XHZT-FM
- Puebla, Puebla; Mexico;
- Frequency: 95.5 MHz (HD Radio)
- Branding: La Magnífica

Programming
- Format: Grupera music

Ownership
- Owner: Tribuna Comunicación; (Radio Principal, S.A. de C.V.);
- Sister stations: XHPBA-FM

History
- First air date: November 26, 1970; November 24, 2021 (FM)
- Former call signs: XEZT-AM
- Former frequencies: 1250 kHz (1970–2023)

Technical information
- Class: A
- ERP: 1,650 watts
- HAAT: 28.2 meters
- Transmitter coordinates: 19°03′24.4″N 98°13′46″W﻿ / ﻿19.056778°N 98.22944°W

Links
- Webcast: Listen live
- Website: lamagnificafm.com

= XHZT-FM =

Radio station in Puebla, Puebla, Mexico

XHZT-FM is a radio station on 95.5 FM in Puebla, Puebla, Mexico. It is owned by Tribuna Comunicación and known as La Magnífica with a grupera format.

==History==

La Mejor logo used through 2018

XEZT-AM 1250 received its concession on November 26, 1970. It was owned by Juan Bautista Ponce de León Terán and sold to the current concessionaire in 1976.
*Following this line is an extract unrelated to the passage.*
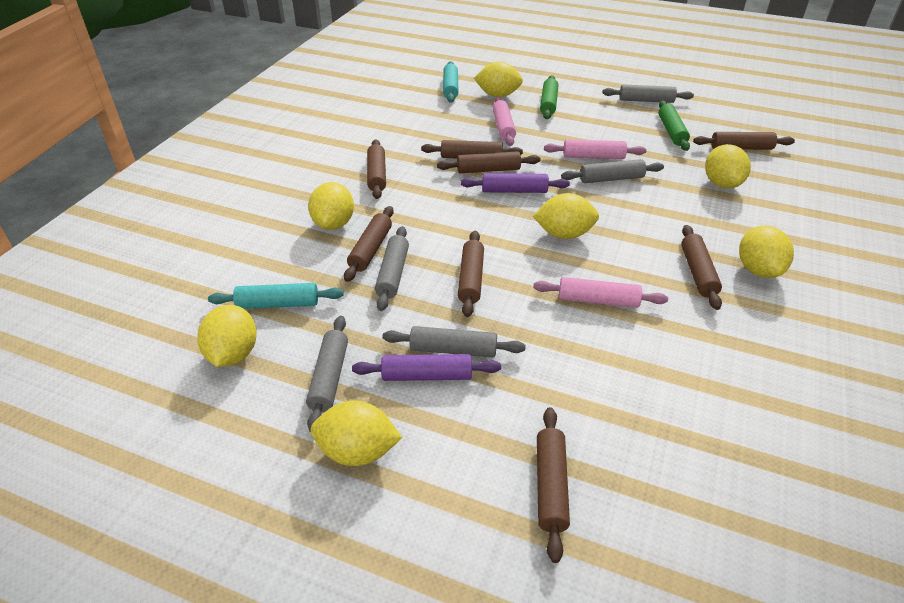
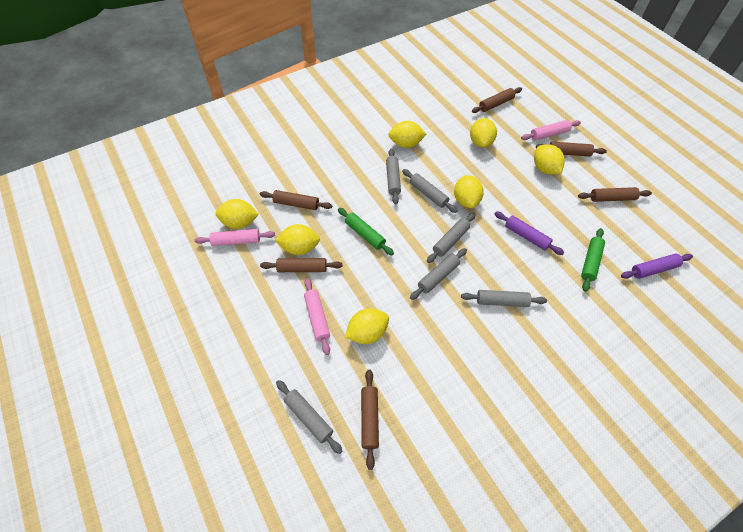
brown rolling pin: 8 -> 6
grey rolling pin: 5 -> 6
turquoise rolling pin: 2 -> 0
On July 14, 2017, the Federal Telecommunications Institute (IFT) approved the migration of XEZT to FM as XHZT-FM 95.5, but the station did not pay the fee to migrate. The frequency was then awarded to XEHIT-AM to migrate as XHHIT-FM, which signed on in November 2018.

Until 2018, XEZT carried the La Mejor grupera format from MVS Radio. The station left the network in September 2018 but returned to grupera under the "La Magnífica" name in October 2019.

It later emerged that an error by the IFT led to Tribuna Comunicación underpaying the required fee to migrate, an error also made with respect to the migration of XEEG-AM 1280. Tribuna sued the IFT in court and successfully won an order to have 95.5 made available for its use. In 2020, XHHIT-FM was moved to 105.5 MHz in compliance with the court order; on November 24, 2021, La Magnífica then launched on FM.